Your bones and teeth hold nearly all the calcium in your body, but the 1 percent dissolved in your blood and soft tissues plays a critical part in keeping other body systems functioning properly. Muscle movement, heartbeat and many other body functions depend on calcium. If you don't eat enough of this mineral, your body dissolves enough calcium from your bones to meet your needs. Low calcium intake contributes to osteoporosis and other skeletal problems.
Bone Loss
Calcium shortages in your diet don't manifest as low blood calcium levels. Your body automatically compensates for lack of calcium in food. Osteoclast cells in bones constantly renew your skeleton, dissolving old bone cells and passing the calcium to osteoblasts that build new bone tissues. In a healthy person with sufficient dietary calcium bone rebuilding exceeds bone destruction. When your food lacks calcium reabsorbed minerals from bones enter your bloodstream to keep blood calcium at the right concentration. Osteopenia, or thinning bones, takes years to develop and causes no obvious symptoms, but advanced bone loss or osteoporosis causes loss of height, spine deformities and bone fractures during normal activities.
Developmental Problems
If you don't eat enough calcium-rich food during childhood, you could develop rickets. Bowed legs, failure of permanent teeth to grow and other skeletal problems were once considered signs of vitamin D deficiency. Calcium supplements alone sometimes provide an effective treatment, according to the University of Maryland Medical Center.
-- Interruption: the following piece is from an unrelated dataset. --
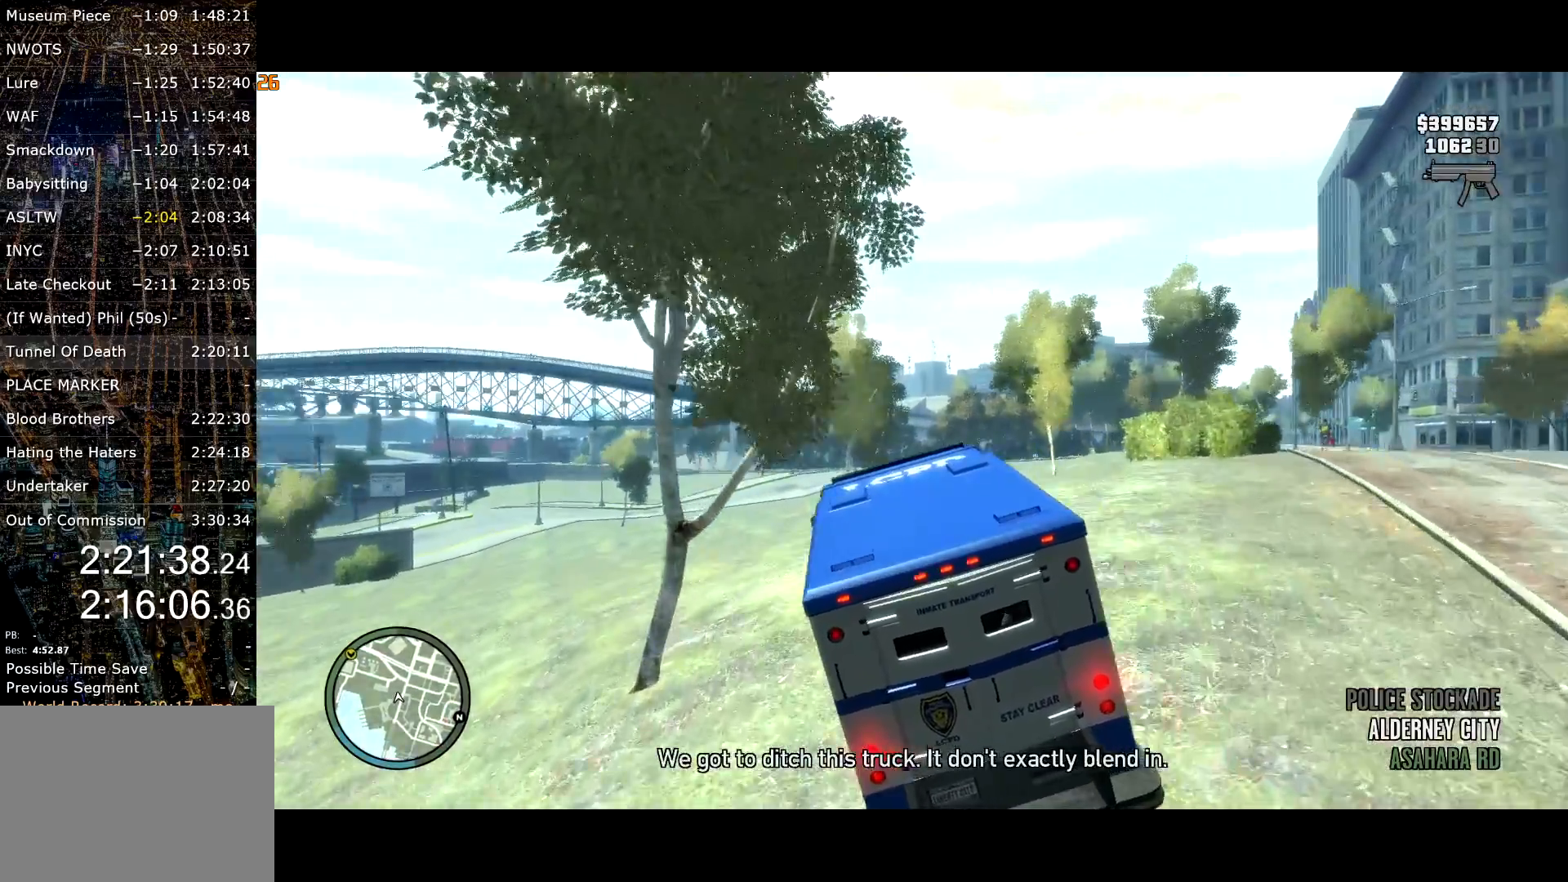
{"keys": ["w"], "mouse": [], "events": [[83, "lock", "down"], [167, "lock", "up"], [350, "a", "down"], [450, "a", "up"]]}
A lack of either nutrient could cause rickets. When blood calcium drops, your parathyroid glands create a hormone that converts vitamin D to calcitriol. Calcitriol and parathyroid hormone reduce the excretion of calcium in urine and release digested calcium from the small intestine. If diet fails to provide calcium, the same process activates osteoclasts that reabsorb bone.
Pregnancy Issues
If you're pregnant low calcium intake puts you at higher risk for life-threatening health problems. Pregnant or breastfeeding women between 19 and 50 years old need at least 1,000 mg of calcium daily. Pregnant women in their early teens need at least 1,300 mg. Low calcium in your diet could trigger high blood pressure and preeclampsia. Problems usually begin after the 20th week, and sometimes lead to eclampsia or toxemia, with symptoms including severe swelling, convulsions and coma. Healthy women of all ages need extra calcium during pregnancy and while breastfeeding, since large amounts of calcium pass from mother to child.
Uncertainties
Low calcium intake could increase chances of developing other health problems. Reduced calcium intake could contribute to high blood pressure in both men and women, and exaggerate the symptoms of premenstrual syndrome. Reducing calcium could cause you to gain weight. Low-calcium diets might increase your chances of stroke or colon cancer or increase your blood cholesterol levels. Studies have not determined whether these problems result from reduced calcium or from eating fewer of the nourishing foods that contain calcium. For best health, eat a variety of foods naturally rich in calcium. Ask your doctor for advice about taking calcium supplements.